→ **WHAT IS NEEDED**
The answer should hold exactly the lines of the entries below from the one containing "(useauxorigin false)" through the last line, both included.
[Opening LISTED RECORDS section]
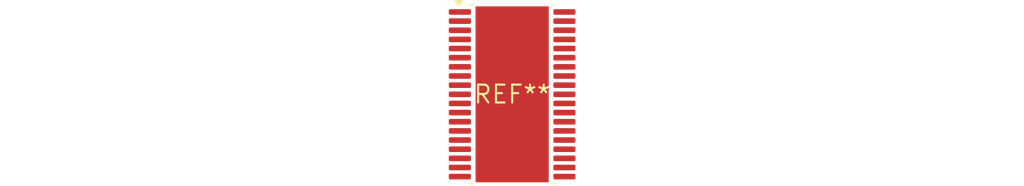
<source format=kicad_pcb>
(kicad_pcb (version 20240108) (generator pcbnew)

  (general
    (thickness 1.6)
  )

  (paper "A4")
  (layers
    (0 "F.Cu" signal)
    (31 "B.Cu" signal)
    (32 "B.Adhes" user "B.Adhesive")
    (33 "F.Adhes" user "F.Adhesive")
    (34 "B.Paste" user)
    (35 "F.Paste" user)
    (36 "B.SilkS" user "B.Silkscreen")
    (37 "F.SilkS" user "F.Silkscreen")
    (38 "B.Mask" user)
    (39 "F.Mask" user)
    (40 "Dwgs.User" user "User.Drawings")
    (41 "Cmts.User" user "User.Comments")
    (42 "Eco1.User" user "User.Eco1")
    (43 "Eco2.User" user "User.Eco2")
    (44 "Edge.Cuts" user)
    (45 "Margin" user)
    (46 "B.CrtYd" user "B.Courtyard")
    (47 "F.CrtYd" user "F.Courtyard")
    (48 "B.Fab" user)
    (49 "F.Fab" user)
    (50 "User.1" user)
    (51 "User.2" user)
    (52 "User.3" user)
    (53 "User.4" user)
    (54 "User.5" user)
    (55 "User.6" user)
    (56 "User.7" user)
    (57 "User.8" user)
    (58 "User.9" user)
  )

  (setup
    (pad_to_mask_clearance 0)
    (pcbplotparams
      (layerselection 0x00010fc_ffffffff)
      (plot_on_all_layers_selection 0x0000000_00000000)
      (disableapertmacros false)
      (usegerberextensions false)
      (usegerberattributes false)
      (usegerberadvancedattributes false)
      (creategerberjobfile false)
      (dashed_line_dash_ratio 12.000000)
      (dashed_line_gap_ratio 3.000000)
      (svgprecision 4)
      (plotframeref false)
      (viasonmask false)
      (mode 1)
      (useauxorigin false)
      (hpglpennumber 1)
      (hpglpenspeed 20)
      (hpglpendiameter 15.000000)
      (dxfpolygonmode false)
      (dxfimperialunits false)
      (dxfusepcbnewfont false)
      (psnegative false)
      (psa4output false)
      (plotreference false)
      (plotvalue false)
      (plotinvisibletext false)
      (sketchpadsonfab false)
      (subtractmaskfromsilk false)
      (outputformat 1)
      (mirror false)
      (drillshape 1)
      (scaleselection 1)
      (outputdirectory "")
    )
  )

  (net 0 "")

  (footprint "HTSSOP-38-1EP_6.1x12.5mm_P0.65mm_EP5.2x12.5mm_Mask3.39x6.35mm" (layer "F.Cu") (at 0 0))

)

</source>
[Closing LISTED RECORDS section]
→ **ANSWER TO THE EXERCISE**
      (useauxorigin false)
      (hpglpennumber 1)
      (hpglpenspeed 20)
      (hpglpendiameter 15.000000)
      (dxfpolygonmode false)
      (dxfimperialunits false)
      (dxfusepcbnewfont false)
      (psnegative false)
      (psa4output false)
      (plotreference false)
      (plotvalue false)
      (plotinvisibletext false)
      (sketchpadsonfab false)
      (subtractmaskfromsilk false)
      (outputformat 1)
      (mirror false)
      (drillshape 1)
      (scaleselection 1)
      (outputdirectory "")
    )
  )

  (net 0 "")

  (footprint "HTSSOP-38-1EP_6.1x12.5mm_P0.65mm_EP5.2x12.5mm_Mask3.39x6.35mm" (layer "F.Cu") (at 0 0))

)

</source>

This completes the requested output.